Hacettepe Üniversitesi Türkiyat Araştırmaları Dergisi, no.41, pp.187-213, 2024 (Peer-Reviewed Journal) identifier

Abstract

In recent years, brain drain has been one of the most discussed issues worldwide, presented as a “problem” both in the media and in the political arena. The aim of this article is to examine whether the phenomenon of brain drain is a social problem for Turkey, using the sociological framework of social problems. This article focuses on the historical perspective of the construction by its proponents of brain drain as a social problem in Turkey. Basis of analysis of this construct are the four main stages proposed by Spector and Kitsuse. Using the content analysis method we discussed data obtained through document analysis and newspaper op-eds. The results of the analysis showed that two actors, scientists and politicians, played a crucial role in defining brain drain as a problem throughout the historical process and that the issue came to the fore as a problem especially during periods of social, economic and political crisis.

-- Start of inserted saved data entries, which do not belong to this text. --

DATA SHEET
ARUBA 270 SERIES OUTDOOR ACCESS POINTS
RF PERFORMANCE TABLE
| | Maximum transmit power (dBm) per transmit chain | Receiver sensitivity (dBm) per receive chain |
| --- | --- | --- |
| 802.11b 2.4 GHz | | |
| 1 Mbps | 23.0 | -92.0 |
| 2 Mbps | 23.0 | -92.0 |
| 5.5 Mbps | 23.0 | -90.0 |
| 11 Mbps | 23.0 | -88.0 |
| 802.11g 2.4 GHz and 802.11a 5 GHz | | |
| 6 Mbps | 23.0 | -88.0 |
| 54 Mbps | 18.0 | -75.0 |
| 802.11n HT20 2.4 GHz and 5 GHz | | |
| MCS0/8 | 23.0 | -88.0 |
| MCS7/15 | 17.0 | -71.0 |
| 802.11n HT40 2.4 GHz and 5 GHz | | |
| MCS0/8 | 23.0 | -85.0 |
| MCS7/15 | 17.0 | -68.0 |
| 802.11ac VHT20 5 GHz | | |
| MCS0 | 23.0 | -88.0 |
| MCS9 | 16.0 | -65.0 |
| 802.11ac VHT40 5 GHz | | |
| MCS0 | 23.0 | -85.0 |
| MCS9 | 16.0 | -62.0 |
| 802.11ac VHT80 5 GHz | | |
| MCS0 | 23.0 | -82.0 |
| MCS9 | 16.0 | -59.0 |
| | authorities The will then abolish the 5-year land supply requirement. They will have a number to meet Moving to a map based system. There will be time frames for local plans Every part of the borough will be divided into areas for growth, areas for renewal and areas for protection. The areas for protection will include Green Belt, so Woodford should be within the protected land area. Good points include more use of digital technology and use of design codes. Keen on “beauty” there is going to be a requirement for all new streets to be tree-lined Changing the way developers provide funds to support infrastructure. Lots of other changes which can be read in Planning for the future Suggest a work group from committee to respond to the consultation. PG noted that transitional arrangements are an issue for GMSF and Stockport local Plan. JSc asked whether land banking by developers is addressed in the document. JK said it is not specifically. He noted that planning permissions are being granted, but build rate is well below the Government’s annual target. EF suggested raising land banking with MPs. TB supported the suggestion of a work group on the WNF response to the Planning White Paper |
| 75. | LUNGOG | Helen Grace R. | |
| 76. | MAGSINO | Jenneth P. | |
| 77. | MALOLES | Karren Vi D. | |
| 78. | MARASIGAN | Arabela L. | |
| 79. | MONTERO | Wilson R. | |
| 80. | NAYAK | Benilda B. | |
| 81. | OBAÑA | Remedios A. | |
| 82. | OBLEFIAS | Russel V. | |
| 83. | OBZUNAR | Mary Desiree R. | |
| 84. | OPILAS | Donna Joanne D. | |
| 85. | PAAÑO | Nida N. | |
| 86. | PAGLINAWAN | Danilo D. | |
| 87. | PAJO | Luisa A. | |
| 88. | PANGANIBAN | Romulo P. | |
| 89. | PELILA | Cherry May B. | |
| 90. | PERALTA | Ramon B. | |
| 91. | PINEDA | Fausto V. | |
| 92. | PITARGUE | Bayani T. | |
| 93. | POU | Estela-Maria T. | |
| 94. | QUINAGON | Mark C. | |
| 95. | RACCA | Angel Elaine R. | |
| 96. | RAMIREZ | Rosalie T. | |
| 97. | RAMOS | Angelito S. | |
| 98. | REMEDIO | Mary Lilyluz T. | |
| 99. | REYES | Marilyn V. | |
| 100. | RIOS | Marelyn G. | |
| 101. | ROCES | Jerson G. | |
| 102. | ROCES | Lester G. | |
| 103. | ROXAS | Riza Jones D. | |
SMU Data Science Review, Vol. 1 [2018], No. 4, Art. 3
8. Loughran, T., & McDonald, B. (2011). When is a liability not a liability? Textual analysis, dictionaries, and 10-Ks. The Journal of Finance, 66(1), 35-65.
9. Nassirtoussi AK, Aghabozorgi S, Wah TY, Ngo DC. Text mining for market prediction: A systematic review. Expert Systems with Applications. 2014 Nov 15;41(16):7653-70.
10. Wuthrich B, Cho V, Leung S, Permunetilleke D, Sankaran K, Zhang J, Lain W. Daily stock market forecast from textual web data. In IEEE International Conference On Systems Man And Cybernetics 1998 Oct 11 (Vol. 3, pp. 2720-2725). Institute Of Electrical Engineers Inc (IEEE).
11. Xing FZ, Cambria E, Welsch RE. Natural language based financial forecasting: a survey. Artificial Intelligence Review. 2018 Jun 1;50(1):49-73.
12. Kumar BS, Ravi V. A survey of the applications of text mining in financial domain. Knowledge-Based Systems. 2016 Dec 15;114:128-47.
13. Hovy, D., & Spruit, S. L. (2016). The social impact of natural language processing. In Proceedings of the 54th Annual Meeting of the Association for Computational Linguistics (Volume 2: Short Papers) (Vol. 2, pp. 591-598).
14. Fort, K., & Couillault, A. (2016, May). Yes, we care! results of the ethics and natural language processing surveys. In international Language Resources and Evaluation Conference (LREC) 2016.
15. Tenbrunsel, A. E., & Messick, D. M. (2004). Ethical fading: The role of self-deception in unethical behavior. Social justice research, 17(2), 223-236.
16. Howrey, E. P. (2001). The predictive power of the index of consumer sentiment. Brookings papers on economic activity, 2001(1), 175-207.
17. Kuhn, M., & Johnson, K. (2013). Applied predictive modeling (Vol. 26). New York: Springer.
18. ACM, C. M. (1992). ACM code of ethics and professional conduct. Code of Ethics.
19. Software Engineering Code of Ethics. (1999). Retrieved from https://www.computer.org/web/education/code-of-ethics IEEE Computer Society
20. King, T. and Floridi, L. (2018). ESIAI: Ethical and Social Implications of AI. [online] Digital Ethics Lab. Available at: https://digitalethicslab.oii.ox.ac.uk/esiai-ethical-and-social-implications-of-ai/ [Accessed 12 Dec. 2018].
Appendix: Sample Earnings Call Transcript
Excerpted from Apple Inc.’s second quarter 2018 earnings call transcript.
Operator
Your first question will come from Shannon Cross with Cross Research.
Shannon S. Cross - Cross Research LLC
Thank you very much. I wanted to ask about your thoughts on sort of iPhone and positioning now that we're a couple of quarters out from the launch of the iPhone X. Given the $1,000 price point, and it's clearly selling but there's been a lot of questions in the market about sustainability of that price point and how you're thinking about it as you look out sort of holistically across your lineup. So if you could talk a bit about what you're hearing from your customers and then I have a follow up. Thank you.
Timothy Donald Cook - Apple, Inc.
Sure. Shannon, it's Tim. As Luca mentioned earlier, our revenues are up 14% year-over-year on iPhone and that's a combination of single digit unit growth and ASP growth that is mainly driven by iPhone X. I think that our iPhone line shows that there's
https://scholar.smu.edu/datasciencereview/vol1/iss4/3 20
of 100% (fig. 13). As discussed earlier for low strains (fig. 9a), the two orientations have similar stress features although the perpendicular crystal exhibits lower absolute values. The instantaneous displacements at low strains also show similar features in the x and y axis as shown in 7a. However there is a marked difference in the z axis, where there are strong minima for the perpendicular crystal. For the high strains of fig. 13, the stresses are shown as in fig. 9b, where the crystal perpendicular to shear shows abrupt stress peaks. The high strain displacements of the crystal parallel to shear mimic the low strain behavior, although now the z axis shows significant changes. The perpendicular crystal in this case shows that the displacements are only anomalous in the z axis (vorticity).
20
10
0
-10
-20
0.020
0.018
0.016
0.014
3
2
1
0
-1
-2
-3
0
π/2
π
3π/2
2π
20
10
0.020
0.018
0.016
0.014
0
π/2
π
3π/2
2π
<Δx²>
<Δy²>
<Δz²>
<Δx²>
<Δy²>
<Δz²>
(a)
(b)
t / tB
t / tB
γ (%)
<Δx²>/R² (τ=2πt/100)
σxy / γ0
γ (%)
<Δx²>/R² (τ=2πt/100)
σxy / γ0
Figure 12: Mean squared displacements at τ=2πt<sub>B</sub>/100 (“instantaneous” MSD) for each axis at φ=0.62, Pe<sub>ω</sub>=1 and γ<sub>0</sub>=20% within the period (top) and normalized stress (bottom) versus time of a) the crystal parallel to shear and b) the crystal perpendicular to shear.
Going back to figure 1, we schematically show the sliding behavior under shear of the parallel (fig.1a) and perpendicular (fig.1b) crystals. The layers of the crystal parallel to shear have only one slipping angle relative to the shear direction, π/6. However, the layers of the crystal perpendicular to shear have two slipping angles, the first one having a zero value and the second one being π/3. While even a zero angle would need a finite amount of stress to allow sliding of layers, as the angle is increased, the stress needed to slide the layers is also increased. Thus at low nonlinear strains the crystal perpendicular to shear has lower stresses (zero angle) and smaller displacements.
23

Beyin göçü, son yıllarda tüm dünyanın en çok tartıştığı meselelerdendir. Yeni bir olgu olmamakla birlikte beyin göçünün dünya gündeminde yer alması, 1960’lı yıllar itibariyle gerçekleşmiştir. Gelişmiş bir ülkeden başka bir gelişmiş ülkeye doğru gerçekleşebileceği gibi genellikle az gelişmiş/gelişmekte olan ülkelerden gelişmiş ülkelere gerçekleşen beyin göçünü ihraç eden ülkelerden biri de Türkiye’dir. Beyin göçü olgusu son yıllarda hem medya organlarında hem de siyaset arenasında bir “problem” olarak sıkça tartışılmaktadır. Bu makalenin amacı, beyin göçü olgusunun Türkiye için bir sosyal problem olup olmadığı meselesini sosyal problemler perspektifinden incelemektir. Bu makalede Türkiye’de “beyin göçü” olgusunun tarihsel süreç içerisinde iddia sahipleri tarafından sosyal bir problem olarak inşa edildiği sürece odaklanılmaktadır. Bu bağlamda Spector ve Kitsuse’nin ortaya koymuş olduğu 4 ana aşama üzerinden Türkiye’de beyin göçü olgusunun sosyal bir problem olarak inşa süreci ele alınmıştır. Bu kapsamda doküman incelemesiyle ve içerik analizi tekniğiyle gazete haberlerinden elde edilen verilerden yararlanılmıştır. Analiz sonucunda tarihsel süreç içerisinde beyin göçünün problem olarak tanımlanmasında iddia sahibi olarak iki aktörün- bilim insanları ve siyasetçilerin- kritik rol oynadığı, konunun özellikle sosyal, ekonomik ve politik kriz dönemlerinde bir problem olarak gündeme geldiği görülmüştür.